**Problem:** In the forum thread about ES Posthumus, which albums does Takabuntu say are still listened to a lot?

* begin Text excerpt *

# Anyone still listening to ES Posthumus



## AlvinSWong (Sep 3, 2019)

Pre - Two Steps From Hell classical/epic brilliance from the Vonlichten brothers. I still play tracks like Isfahan, Nivaos and Raptamei often. The haunting old world melodies, themes and mashups with modern synths and percussion. Great compositions. Composer goals for me.



esposthumus.com – Just another WordPress site


----------



## Ivan M. (Sep 21, 2019)

Yes! 



Their music is so dear to me


----------



## Takabuntu (Sep 21, 2019)

Absolutely, I still listen to Cartographer (both versions) and Unearthed a lot. These albums are a bit like reference tracks for me.


----------



## Ivan M. (Sep 21, 2019)




----------



## Ivan M. (Sep 21, 2019)

Beautiful:


----------



## tebling (Sep 21, 2019)

Any love for Les Friction? That's how I found ES Posthumus.


----------



## sourcefor (Sep 21, 2019)

Yes been into these lads for quite sometime now, unfortunately one of them passed and will be missed!,


----------



## Takabuntu (Sep 22, 2019)

tebling said:


> Any love for Les Friction? That's how I found ES Posthumus.


I like Les Friction too, but I have to be in the mood for it. But it's not the same.


----------



## AlvinSWong (Sep 26, 2019)

sourcefor said:


> Yes been into these lads for quite sometime now, unfortunately one of them passed and will be missed!,


Indeed. Would've loved more of their work together.


----------



## AlvinSWong (Sep 26, 2019)

tebling said:


> Any love for Les Friction? That's how I found ES Posthumus.


Thanks for the tip, will check them out.


----------



## NormkbPlayer (Oct 27, 2019)

Yes! they are one of my favourite!

Along with TSFH and Audiomachine 
Regards Norman


----------

* end Text excerpt *
* begin Material supplied *

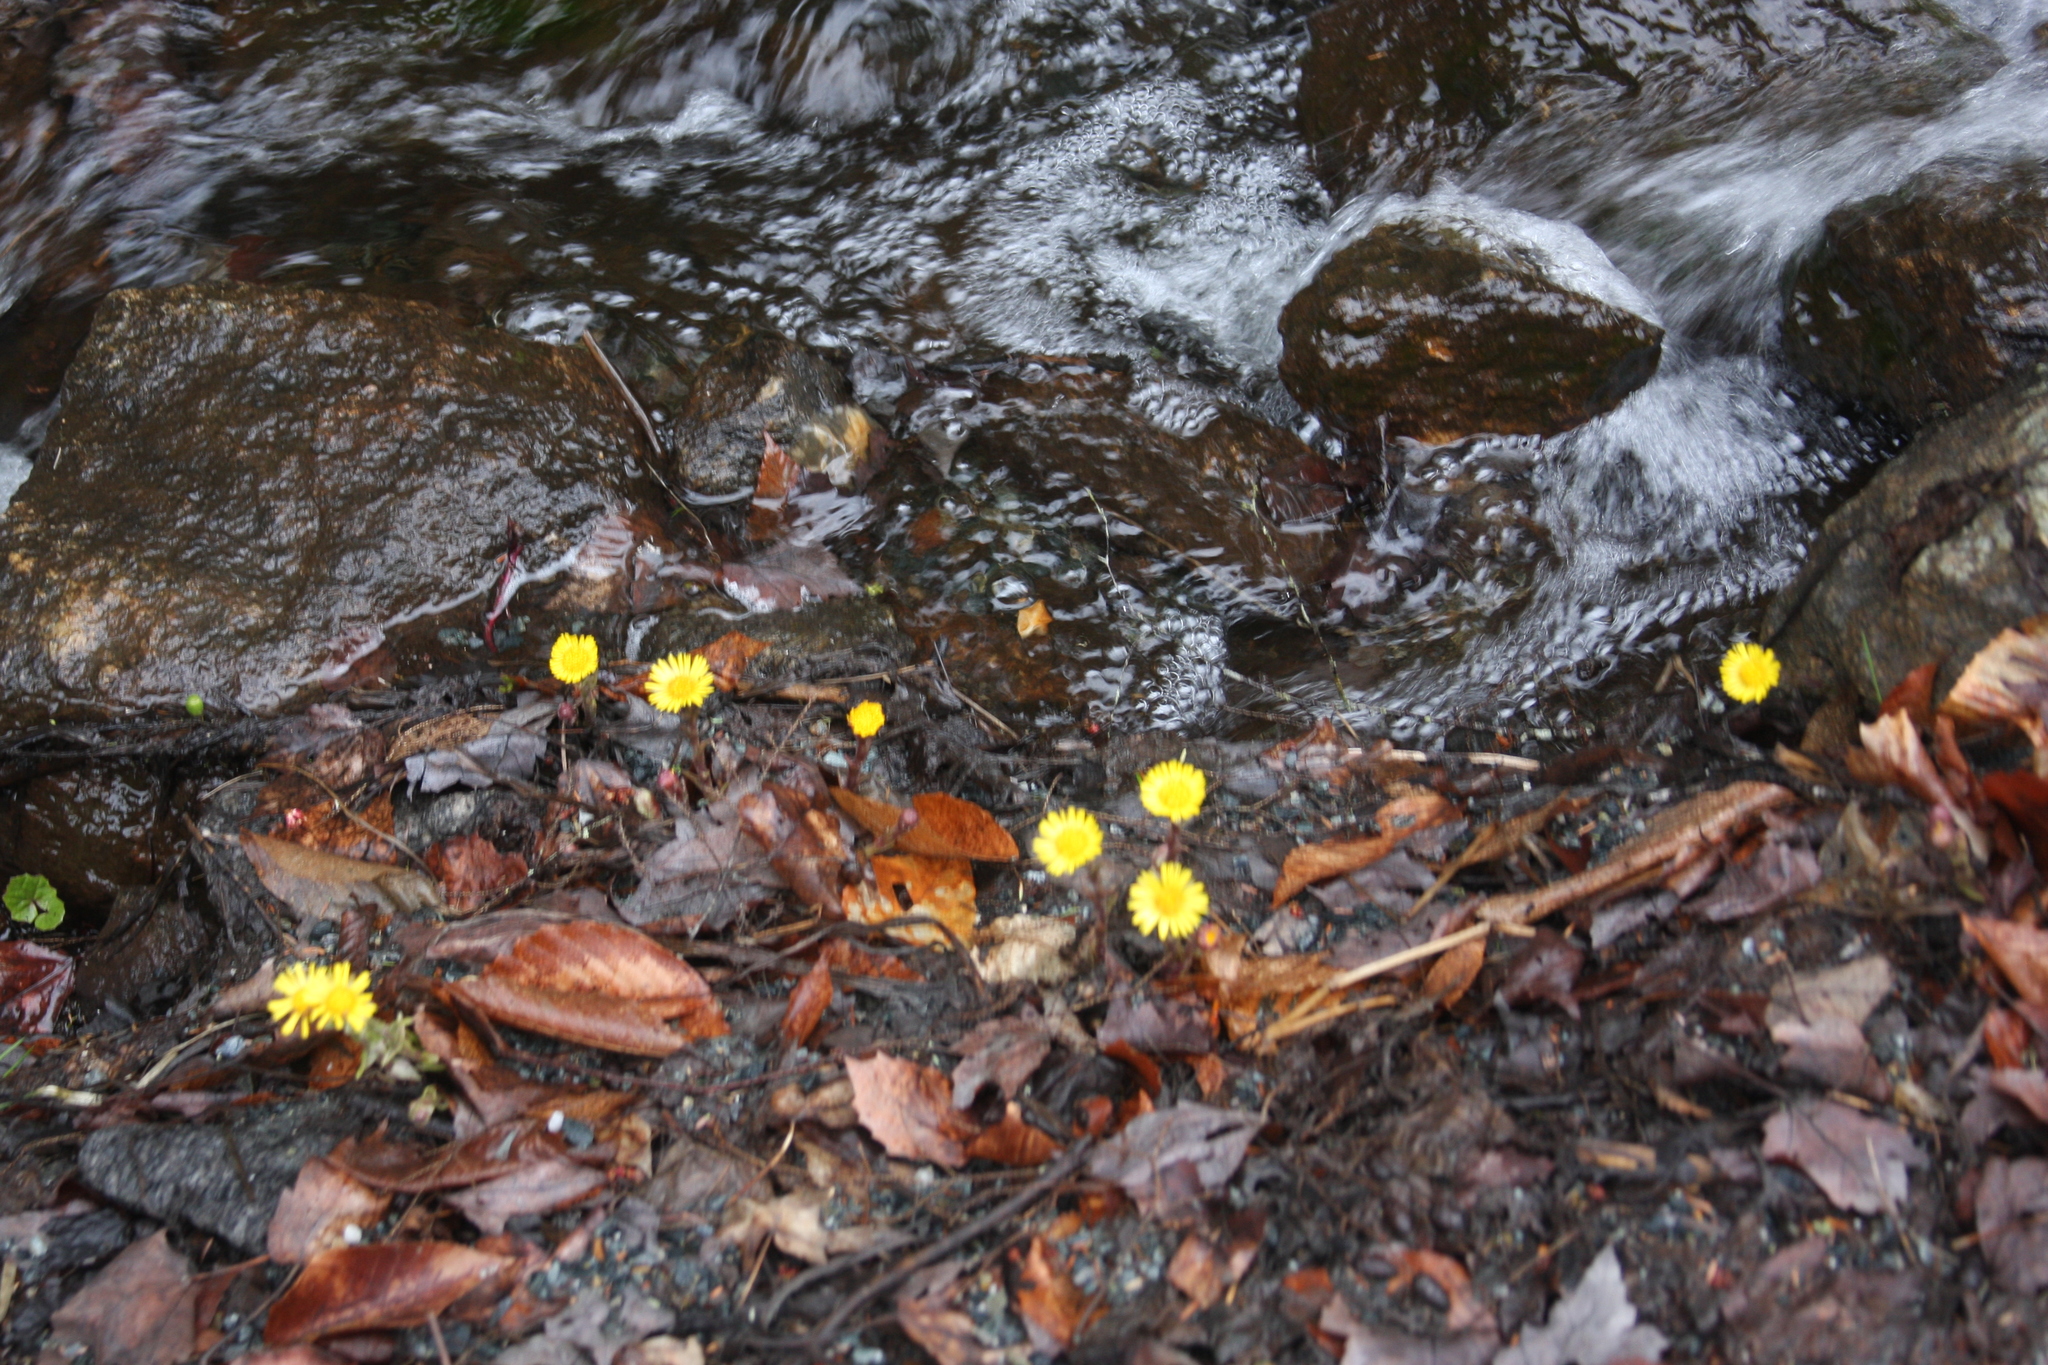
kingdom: Plantae
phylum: Tracheophyta
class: Magnoliopsida
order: Asterales
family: Asteraceae
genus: Tussilago
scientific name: Tussilago farfara
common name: Coltsfoot
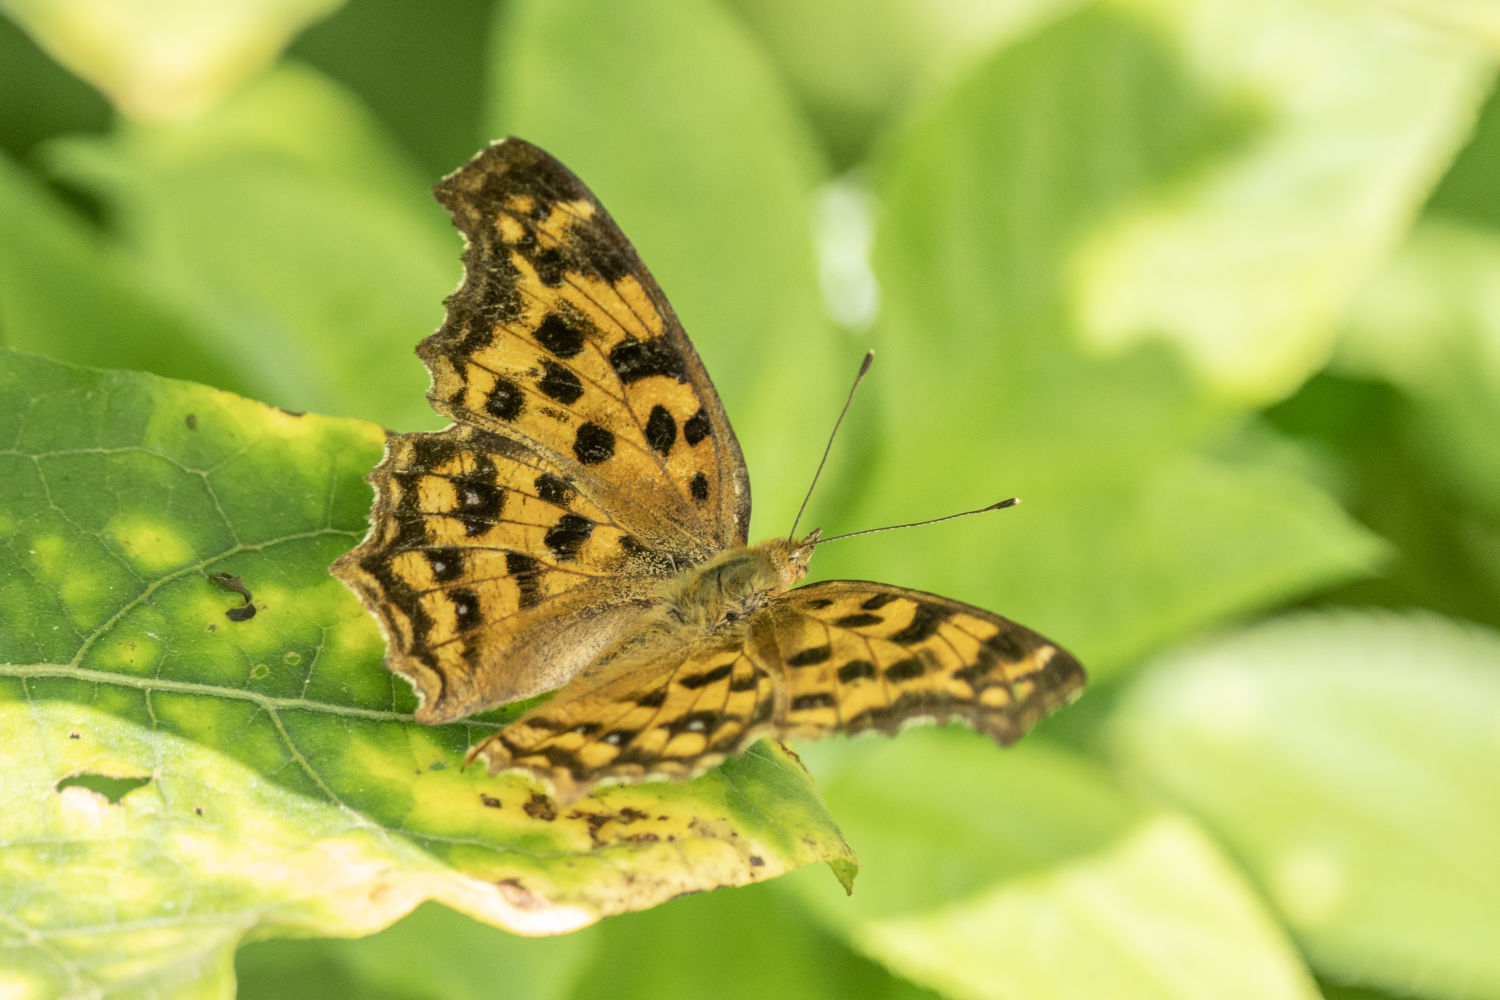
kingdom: Animalia
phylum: Arthropoda
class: Insecta
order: Lepidoptera
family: Nymphalidae
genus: Polygonia
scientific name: Polygonia c-aureum
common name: Asian comma
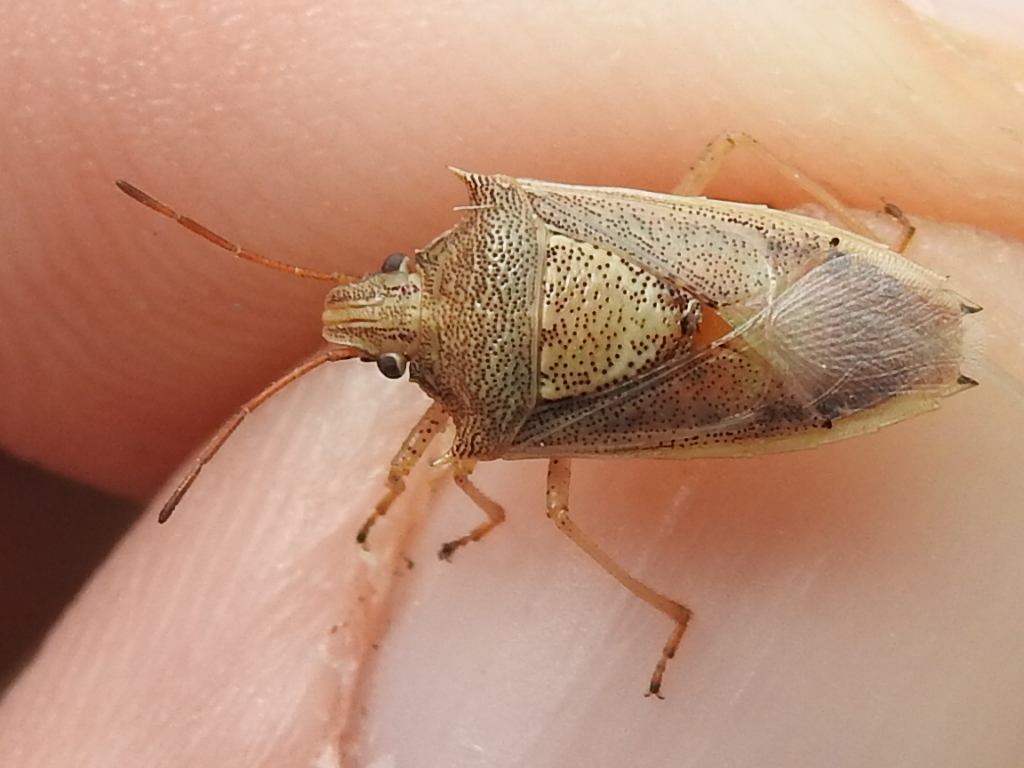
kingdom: Animalia
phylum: Arthropoda
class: Insecta
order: Hemiptera
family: Pentatomidae
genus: Oebalus
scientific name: Oebalus pugnax
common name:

* end Material supplied *

**Expected output:** Cartographer (both versions) and Unearthed.